Pero su verdadera afición, la que repetía una y otra vez en cada reunión familiar, cada cena navideña, cada celebración de cumpleaños, era sembrar dudas sobre mi hijo.

Sam tenía cinco años. Brillante, curioso y lleno de preguntas sobre todo.

Tenía mis rizos oscuros, mi piel aceitunada y mis grandes ojos marrones.

Dave, su padre, parecía salido de un catálogo de viajes escandinavo. Cabello rubio, tez pálida, ojos azules.

La genética no siempre sigue patrones predecibles. Cualquiera que haya dedicado cinco minutos a leer sobre herencia lo entiende.

Patricia también lo entendía.

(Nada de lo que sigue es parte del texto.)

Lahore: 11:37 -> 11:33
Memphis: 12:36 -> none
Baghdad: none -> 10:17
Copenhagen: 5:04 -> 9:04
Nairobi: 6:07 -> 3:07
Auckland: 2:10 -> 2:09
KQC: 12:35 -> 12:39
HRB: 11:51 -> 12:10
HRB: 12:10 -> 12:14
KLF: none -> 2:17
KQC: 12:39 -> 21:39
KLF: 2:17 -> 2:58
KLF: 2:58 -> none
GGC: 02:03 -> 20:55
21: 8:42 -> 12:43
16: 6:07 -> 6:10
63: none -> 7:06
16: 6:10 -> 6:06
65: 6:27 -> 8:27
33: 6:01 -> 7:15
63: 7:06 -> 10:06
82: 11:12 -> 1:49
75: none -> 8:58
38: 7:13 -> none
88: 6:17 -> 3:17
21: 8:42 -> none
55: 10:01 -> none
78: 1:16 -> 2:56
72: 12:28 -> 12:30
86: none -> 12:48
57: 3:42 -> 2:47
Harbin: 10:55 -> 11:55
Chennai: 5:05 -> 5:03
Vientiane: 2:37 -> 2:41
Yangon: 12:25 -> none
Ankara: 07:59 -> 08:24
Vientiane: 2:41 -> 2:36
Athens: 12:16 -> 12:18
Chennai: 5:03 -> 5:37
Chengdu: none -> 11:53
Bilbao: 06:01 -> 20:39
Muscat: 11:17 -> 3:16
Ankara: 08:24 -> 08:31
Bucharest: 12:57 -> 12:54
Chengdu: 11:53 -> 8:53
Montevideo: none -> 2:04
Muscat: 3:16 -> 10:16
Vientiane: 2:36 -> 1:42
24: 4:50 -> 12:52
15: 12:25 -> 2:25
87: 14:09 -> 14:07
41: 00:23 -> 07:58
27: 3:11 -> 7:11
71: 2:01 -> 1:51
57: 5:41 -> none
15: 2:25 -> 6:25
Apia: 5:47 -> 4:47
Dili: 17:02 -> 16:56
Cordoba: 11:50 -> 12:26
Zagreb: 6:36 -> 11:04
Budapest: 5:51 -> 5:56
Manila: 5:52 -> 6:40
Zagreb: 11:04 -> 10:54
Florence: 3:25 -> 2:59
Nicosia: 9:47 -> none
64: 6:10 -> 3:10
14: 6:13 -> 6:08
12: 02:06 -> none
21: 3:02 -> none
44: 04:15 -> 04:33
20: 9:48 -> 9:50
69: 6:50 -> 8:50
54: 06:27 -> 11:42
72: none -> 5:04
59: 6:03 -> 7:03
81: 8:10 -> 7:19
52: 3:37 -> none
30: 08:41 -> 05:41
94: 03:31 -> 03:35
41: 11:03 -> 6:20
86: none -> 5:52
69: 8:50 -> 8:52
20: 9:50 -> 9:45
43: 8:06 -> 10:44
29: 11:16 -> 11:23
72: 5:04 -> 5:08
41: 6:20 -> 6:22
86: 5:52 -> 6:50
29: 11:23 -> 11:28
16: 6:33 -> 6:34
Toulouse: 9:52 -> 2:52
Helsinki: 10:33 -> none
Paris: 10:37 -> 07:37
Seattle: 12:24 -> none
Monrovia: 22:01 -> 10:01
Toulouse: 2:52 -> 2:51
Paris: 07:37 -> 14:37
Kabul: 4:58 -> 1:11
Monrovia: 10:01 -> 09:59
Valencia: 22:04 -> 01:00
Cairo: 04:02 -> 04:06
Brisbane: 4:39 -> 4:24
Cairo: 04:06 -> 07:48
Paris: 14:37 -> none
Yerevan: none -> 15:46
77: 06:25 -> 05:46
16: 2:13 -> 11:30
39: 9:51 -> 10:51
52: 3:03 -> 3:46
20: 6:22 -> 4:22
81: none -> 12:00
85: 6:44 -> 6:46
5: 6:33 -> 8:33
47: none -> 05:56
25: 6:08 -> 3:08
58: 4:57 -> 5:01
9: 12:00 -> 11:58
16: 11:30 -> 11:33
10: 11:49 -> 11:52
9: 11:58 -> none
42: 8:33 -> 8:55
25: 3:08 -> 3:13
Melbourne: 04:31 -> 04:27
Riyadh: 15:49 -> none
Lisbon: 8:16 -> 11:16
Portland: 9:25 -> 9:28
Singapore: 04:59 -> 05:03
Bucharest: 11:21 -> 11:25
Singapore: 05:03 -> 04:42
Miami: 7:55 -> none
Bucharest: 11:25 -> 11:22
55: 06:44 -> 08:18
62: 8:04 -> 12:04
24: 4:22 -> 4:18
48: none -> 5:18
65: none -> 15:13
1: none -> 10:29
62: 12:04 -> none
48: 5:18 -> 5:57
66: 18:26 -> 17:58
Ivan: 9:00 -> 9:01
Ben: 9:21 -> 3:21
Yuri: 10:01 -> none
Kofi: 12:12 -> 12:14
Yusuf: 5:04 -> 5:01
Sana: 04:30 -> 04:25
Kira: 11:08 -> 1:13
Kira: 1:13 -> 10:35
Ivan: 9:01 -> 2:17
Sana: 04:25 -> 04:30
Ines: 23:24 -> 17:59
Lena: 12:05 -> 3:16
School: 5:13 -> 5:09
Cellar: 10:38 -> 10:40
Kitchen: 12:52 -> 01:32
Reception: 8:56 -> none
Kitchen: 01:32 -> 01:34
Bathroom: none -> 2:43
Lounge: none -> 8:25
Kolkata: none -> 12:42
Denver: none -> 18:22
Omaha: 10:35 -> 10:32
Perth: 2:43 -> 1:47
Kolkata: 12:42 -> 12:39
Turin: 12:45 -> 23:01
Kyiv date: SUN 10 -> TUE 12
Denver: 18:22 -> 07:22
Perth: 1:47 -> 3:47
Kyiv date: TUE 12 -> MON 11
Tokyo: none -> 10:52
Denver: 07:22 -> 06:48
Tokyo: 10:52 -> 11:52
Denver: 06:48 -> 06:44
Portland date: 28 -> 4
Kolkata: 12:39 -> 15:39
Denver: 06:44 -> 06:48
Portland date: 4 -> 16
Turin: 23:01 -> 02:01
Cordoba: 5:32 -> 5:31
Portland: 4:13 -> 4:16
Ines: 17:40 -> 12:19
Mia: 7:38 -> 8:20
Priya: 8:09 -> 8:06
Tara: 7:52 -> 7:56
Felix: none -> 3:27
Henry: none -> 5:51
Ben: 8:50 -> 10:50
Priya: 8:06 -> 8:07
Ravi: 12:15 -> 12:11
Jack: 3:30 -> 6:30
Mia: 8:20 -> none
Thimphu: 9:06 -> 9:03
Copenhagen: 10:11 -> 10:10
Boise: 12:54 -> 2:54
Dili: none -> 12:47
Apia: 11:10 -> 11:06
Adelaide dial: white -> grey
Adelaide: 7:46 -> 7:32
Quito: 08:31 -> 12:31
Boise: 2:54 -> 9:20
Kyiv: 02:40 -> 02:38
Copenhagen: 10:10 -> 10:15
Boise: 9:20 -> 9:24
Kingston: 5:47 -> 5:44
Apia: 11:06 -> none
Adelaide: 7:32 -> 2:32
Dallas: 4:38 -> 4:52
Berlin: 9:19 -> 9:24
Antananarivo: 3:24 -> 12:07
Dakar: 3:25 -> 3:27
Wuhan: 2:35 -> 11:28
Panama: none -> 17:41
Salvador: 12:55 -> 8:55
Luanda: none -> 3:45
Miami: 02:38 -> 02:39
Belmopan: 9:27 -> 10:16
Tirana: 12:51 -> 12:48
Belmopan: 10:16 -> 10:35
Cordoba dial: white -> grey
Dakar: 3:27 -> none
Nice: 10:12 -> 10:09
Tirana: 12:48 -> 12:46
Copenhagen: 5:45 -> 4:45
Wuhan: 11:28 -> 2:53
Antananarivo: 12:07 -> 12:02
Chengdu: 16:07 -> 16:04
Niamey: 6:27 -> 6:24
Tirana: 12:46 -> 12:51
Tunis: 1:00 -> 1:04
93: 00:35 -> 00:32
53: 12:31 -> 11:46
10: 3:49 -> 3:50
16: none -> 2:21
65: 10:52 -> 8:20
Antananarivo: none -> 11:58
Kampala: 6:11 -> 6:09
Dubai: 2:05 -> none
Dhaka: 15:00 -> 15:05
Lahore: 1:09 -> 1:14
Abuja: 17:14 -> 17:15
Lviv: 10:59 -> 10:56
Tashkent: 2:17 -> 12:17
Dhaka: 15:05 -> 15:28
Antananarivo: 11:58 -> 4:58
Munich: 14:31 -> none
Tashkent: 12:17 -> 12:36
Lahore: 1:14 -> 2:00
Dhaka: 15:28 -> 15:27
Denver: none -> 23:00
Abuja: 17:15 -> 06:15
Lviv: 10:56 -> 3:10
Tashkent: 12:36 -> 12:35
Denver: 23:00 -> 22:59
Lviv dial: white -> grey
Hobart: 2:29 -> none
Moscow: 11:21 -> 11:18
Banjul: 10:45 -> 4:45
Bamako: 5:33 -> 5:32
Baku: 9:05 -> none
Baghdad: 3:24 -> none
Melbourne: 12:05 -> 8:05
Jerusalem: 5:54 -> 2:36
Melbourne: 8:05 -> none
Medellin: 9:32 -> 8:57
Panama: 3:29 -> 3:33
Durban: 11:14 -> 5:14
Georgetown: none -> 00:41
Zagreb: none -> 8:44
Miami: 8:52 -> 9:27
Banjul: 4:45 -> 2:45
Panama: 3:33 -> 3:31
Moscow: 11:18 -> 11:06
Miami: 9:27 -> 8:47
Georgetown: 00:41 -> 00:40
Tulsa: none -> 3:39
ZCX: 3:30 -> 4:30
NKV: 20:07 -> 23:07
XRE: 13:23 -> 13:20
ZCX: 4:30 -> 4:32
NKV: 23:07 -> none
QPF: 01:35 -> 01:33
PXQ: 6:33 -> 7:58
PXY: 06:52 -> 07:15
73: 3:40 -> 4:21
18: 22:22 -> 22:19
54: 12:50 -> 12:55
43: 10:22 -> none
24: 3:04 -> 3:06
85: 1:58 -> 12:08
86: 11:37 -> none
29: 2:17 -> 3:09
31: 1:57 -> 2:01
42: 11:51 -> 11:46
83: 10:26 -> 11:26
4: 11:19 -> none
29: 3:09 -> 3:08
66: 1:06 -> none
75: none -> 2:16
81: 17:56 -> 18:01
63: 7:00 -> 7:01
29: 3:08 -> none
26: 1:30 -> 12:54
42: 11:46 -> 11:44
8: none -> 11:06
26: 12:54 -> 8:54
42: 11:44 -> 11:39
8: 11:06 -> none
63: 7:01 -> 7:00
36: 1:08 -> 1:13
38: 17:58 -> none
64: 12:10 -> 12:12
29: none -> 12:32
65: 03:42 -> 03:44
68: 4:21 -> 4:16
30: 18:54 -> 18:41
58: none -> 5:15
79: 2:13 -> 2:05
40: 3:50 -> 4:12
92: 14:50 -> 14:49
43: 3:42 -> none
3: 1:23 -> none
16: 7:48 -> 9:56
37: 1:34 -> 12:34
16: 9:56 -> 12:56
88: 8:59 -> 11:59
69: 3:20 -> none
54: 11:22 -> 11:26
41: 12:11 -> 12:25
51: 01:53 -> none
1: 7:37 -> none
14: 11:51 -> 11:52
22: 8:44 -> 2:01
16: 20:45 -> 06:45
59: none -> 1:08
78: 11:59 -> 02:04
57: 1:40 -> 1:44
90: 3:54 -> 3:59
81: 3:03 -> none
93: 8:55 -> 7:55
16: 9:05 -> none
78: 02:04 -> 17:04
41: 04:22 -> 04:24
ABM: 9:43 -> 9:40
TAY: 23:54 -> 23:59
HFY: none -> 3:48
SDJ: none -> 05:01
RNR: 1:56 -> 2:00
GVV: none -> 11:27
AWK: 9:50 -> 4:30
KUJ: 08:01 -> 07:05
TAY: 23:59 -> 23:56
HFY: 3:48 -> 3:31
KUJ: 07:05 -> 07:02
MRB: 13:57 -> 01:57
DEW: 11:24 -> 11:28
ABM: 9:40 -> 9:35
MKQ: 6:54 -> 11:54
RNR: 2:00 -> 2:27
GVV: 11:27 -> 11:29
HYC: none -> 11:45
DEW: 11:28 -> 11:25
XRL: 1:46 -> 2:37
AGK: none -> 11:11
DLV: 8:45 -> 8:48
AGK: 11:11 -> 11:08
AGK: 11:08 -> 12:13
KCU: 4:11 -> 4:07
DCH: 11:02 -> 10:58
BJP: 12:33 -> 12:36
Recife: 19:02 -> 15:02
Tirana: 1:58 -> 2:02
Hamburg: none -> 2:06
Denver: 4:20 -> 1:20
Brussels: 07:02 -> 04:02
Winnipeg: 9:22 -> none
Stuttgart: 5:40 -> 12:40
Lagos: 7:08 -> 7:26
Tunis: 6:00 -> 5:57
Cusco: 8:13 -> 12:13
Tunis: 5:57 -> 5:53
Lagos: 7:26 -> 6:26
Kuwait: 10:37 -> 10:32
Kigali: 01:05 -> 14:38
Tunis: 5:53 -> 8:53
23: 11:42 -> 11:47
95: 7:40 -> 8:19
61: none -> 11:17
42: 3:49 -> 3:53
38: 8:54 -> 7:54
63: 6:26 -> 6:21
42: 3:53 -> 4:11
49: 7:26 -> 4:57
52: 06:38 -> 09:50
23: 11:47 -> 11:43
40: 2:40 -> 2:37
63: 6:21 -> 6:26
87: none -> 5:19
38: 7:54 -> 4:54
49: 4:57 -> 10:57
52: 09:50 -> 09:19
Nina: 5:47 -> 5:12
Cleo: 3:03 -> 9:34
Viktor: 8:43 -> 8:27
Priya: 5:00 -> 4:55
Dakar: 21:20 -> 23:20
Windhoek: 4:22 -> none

Simplemente optó por actuar como si no fuera así.

Los comentarios que nunca cesaban

En las cenas familiares, Patricia tenía un talento especial para que sus observaciones parecieran una conversación informal.

Se inclinaba hacia adelante lo justo para que toda la mesa la oyera y dijera que Sam simplemente no se parecía a Dave, ¿verdad?

O inclinaba la cabeza y se preguntaba en voz alta si alguien estaba completamente seguro de la cronología.

Las primeras veces, me reí.

Lo hacía por Dave. Amaba profundamente a sus padres, especialmente a su padre, Robert, quien era un hombre tranquilo y genuinamente amable que se mantenía al margen de los juegos de Patricia siempre que podía.

Pero los comentarios no cesaron. Nunca cesaron, ni por una sola reunión.

Pasaron los años y Patricia encontró la manera de incorporar sus dudas en cada ocasión. Cada barbacoa. Cada Navidad. Cada cena de domingo.

Me tragaba mi frustración cada vez y no decía nada.

Hasta que las circunstancias cambiaron, y de repente, lo que estaba en juego se volvió mucho más importante que los sentimientos heridos.

Cuando todo se puso serio

Robert recibió un diagnóstico terminal.